> PROBLEM: Copy out every record below, word for word.

> RECORDS PROVIDED:
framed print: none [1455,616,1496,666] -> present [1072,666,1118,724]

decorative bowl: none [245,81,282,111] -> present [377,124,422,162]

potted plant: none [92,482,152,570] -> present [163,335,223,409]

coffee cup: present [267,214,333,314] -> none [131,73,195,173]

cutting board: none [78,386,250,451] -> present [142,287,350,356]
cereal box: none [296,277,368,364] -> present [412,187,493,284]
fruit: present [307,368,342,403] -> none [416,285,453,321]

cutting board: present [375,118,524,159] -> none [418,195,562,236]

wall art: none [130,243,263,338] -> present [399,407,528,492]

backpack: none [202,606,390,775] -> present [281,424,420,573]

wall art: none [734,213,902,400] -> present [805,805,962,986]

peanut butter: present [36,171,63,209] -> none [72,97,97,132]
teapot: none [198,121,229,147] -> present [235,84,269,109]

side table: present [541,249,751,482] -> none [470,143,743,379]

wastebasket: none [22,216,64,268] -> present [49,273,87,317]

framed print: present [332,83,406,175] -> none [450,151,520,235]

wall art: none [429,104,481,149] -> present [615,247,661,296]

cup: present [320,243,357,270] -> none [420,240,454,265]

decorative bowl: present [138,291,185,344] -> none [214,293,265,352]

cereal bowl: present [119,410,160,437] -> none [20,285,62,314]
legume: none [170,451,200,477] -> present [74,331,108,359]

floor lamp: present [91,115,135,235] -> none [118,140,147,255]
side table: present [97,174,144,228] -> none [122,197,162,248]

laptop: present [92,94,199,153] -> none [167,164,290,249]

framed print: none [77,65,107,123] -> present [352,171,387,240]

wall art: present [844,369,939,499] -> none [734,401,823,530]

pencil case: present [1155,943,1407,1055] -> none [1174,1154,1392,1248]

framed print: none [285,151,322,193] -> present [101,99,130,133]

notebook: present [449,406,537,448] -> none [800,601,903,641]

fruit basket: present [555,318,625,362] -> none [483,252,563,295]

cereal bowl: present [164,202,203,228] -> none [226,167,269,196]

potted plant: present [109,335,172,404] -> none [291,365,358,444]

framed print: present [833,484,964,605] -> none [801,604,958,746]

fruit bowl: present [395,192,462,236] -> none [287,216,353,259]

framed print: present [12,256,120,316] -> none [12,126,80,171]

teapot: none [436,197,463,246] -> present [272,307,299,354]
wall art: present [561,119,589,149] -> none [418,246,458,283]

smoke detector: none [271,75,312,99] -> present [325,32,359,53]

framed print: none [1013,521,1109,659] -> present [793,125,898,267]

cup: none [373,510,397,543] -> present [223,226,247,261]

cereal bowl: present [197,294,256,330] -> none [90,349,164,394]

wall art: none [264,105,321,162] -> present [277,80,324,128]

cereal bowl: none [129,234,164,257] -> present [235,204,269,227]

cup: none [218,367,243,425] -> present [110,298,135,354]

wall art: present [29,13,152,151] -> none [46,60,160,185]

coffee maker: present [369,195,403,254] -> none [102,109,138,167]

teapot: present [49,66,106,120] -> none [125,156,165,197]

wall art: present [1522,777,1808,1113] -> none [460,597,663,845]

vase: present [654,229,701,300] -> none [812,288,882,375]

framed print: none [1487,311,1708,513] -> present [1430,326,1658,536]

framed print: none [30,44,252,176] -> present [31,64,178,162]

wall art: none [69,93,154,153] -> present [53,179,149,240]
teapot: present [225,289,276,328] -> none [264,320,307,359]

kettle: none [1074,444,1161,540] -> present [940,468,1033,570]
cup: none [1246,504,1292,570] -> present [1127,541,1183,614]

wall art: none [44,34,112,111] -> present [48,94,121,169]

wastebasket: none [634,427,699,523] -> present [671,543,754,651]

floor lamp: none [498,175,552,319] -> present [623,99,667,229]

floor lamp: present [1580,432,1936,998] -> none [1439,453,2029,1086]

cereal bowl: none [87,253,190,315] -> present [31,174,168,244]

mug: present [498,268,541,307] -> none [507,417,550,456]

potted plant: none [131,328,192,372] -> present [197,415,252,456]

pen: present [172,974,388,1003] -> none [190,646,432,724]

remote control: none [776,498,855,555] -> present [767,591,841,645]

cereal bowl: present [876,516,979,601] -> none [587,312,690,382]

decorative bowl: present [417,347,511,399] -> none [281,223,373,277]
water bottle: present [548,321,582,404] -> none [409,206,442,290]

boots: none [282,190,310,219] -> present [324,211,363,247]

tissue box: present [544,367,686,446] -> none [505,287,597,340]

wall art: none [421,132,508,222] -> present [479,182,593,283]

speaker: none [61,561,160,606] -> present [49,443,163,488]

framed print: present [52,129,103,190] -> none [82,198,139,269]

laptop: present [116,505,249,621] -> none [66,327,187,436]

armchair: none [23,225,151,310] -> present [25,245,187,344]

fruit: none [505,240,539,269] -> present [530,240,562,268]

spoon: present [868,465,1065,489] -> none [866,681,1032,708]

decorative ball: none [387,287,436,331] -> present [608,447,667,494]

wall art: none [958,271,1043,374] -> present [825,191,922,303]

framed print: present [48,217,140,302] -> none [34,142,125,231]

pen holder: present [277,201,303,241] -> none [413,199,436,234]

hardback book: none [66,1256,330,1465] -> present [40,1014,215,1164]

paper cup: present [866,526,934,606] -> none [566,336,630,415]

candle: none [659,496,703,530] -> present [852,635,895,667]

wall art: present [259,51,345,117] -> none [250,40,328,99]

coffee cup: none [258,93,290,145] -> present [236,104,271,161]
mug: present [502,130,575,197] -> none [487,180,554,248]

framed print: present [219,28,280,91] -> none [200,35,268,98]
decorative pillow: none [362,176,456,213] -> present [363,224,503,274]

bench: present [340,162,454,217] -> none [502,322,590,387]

> ANSWER BOX:
framed print: none [1455,616,1496,666] -> present [1072,666,1118,724]

decorative bowl: none [245,81,282,111] -> present [377,124,422,162]

potted plant: none [92,482,152,570] -> present [163,335,223,409]

coffee cup: present [267,214,333,314] -> none [131,73,195,173]

cutting board: none [78,386,250,451] -> present [142,287,350,356]
cereal box: none [296,277,368,364] -> present [412,187,493,284]
fruit: present [307,368,342,403] -> none [416,285,453,321]

cutting board: present [375,118,524,159] -> none [418,195,562,236]

wall art: none [130,243,263,338] -> present [399,407,528,492]

backpack: none [202,606,390,775] -> present [281,424,420,573]

wall art: none [734,213,902,400] -> present [805,805,962,986]

peanut butter: present [36,171,63,209] -> none [72,97,97,132]
teapot: none [198,121,229,147] -> present [235,84,269,109]

side table: present [541,249,751,482] -> none [470,143,743,379]

wastebasket: none [22,216,64,268] -> present [49,273,87,317]

framed print: present [332,83,406,175] -> none [450,151,520,235]

wall art: none [429,104,481,149] -> present [615,247,661,296]

cup: present [320,243,357,270] -> none [420,240,454,265]

decorative bowl: present [138,291,185,344] -> none [214,293,265,352]

cereal bowl: present [119,410,160,437] -> none [20,285,62,314]
legume: none [170,451,200,477] -> present [74,331,108,359]

floor lamp: present [91,115,135,235] -> none [118,140,147,255]
side table: present [97,174,144,228] -> none [122,197,162,248]

laptop: present [92,94,199,153] -> none [167,164,290,249]

framed print: none [77,65,107,123] -> present [352,171,387,240]

wall art: present [844,369,939,499] -> none [734,401,823,530]

pencil case: present [1155,943,1407,1055] -> none [1174,1154,1392,1248]

framed print: none [285,151,322,193] -> present [101,99,130,133]

notebook: present [449,406,537,448] -> none [800,601,903,641]

fruit basket: present [555,318,625,362] -> none [483,252,563,295]

cereal bowl: present [164,202,203,228] -> none [226,167,269,196]

potted plant: present [109,335,172,404] -> none [291,365,358,444]

framed print: present [833,484,964,605] -> none [801,604,958,746]

fruit bowl: present [395,192,462,236] -> none [287,216,353,259]

framed print: present [12,256,120,316] -> none [12,126,80,171]

teapot: none [436,197,463,246] -> present [272,307,299,354]
wall art: present [561,119,589,149] -> none [418,246,458,283]

smoke detector: none [271,75,312,99] -> present [325,32,359,53]

framed print: none [1013,521,1109,659] -> present [793,125,898,267]

cup: none [373,510,397,543] -> present [223,226,247,261]

cereal bowl: present [197,294,256,330] -> none [90,349,164,394]

wall art: none [264,105,321,162] -> present [277,80,324,128]

cereal bowl: none [129,234,164,257] -> present [235,204,269,227]

cup: none [218,367,243,425] -> present [110,298,135,354]

wall art: present [29,13,152,151] -> none [46,60,160,185]

coffee maker: present [369,195,403,254] -> none [102,109,138,167]

teapot: present [49,66,106,120] -> none [125,156,165,197]

wall art: present [1522,777,1808,1113] -> none [460,597,663,845]

vase: present [654,229,701,300] -> none [812,288,882,375]

framed print: none [1487,311,1708,513] -> present [1430,326,1658,536]

framed print: none [30,44,252,176] -> present [31,64,178,162]

wall art: none [69,93,154,153] -> present [53,179,149,240]
teapot: present [225,289,276,328] -> none [264,320,307,359]

kettle: none [1074,444,1161,540] -> present [940,468,1033,570]
cup: none [1246,504,1292,570] -> present [1127,541,1183,614]

wall art: none [44,34,112,111] -> present [48,94,121,169]

wastebasket: none [634,427,699,523] -> present [671,543,754,651]

floor lamp: none [498,175,552,319] -> present [623,99,667,229]

floor lamp: present [1580,432,1936,998] -> none [1439,453,2029,1086]

cereal bowl: none [87,253,190,315] -> present [31,174,168,244]

mug: present [498,268,541,307] -> none [507,417,550,456]

potted plant: none [131,328,192,372] -> present [197,415,252,456]

pen: present [172,974,388,1003] -> none [190,646,432,724]

remote control: none [776,498,855,555] -> present [767,591,841,645]

cereal bowl: present [876,516,979,601] -> none [587,312,690,382]

decorative bowl: present [417,347,511,399] -> none [281,223,373,277]
water bottle: present [548,321,582,404] -> none [409,206,442,290]

boots: none [282,190,310,219] -> present [324,211,363,247]

tissue box: present [544,367,686,446] -> none [505,287,597,340]

wall art: none [421,132,508,222] -> present [479,182,593,283]

speaker: none [61,561,160,606] -> present [49,443,163,488]

framed print: present [52,129,103,190] -> none [82,198,139,269]

laptop: present [116,505,249,621] -> none [66,327,187,436]

armchair: none [23,225,151,310] -> present [25,245,187,344]

fruit: none [505,240,539,269] -> present [530,240,562,268]

spoon: present [868,465,1065,489] -> none [866,681,1032,708]

decorative ball: none [387,287,436,331] -> present [608,447,667,494]

wall art: none [958,271,1043,374] -> present [825,191,922,303]

framed print: present [48,217,140,302] -> none [34,142,125,231]

pen holder: present [277,201,303,241] -> none [413,199,436,234]

hardback book: none [66,1256,330,1465] -> present [40,1014,215,1164]

paper cup: present [866,526,934,606] -> none [566,336,630,415]

candle: none [659,496,703,530] -> present [852,635,895,667]

wall art: present [259,51,345,117] -> none [250,40,328,99]

coffee cup: none [258,93,290,145] -> present [236,104,271,161]
mug: present [502,130,575,197] -> none [487,180,554,248]

framed print: present [219,28,280,91] -> none [200,35,268,98]
decorative pillow: none [362,176,456,213] -> present [363,224,503,274]

bench: present [340,162,454,217] -> none [502,322,590,387]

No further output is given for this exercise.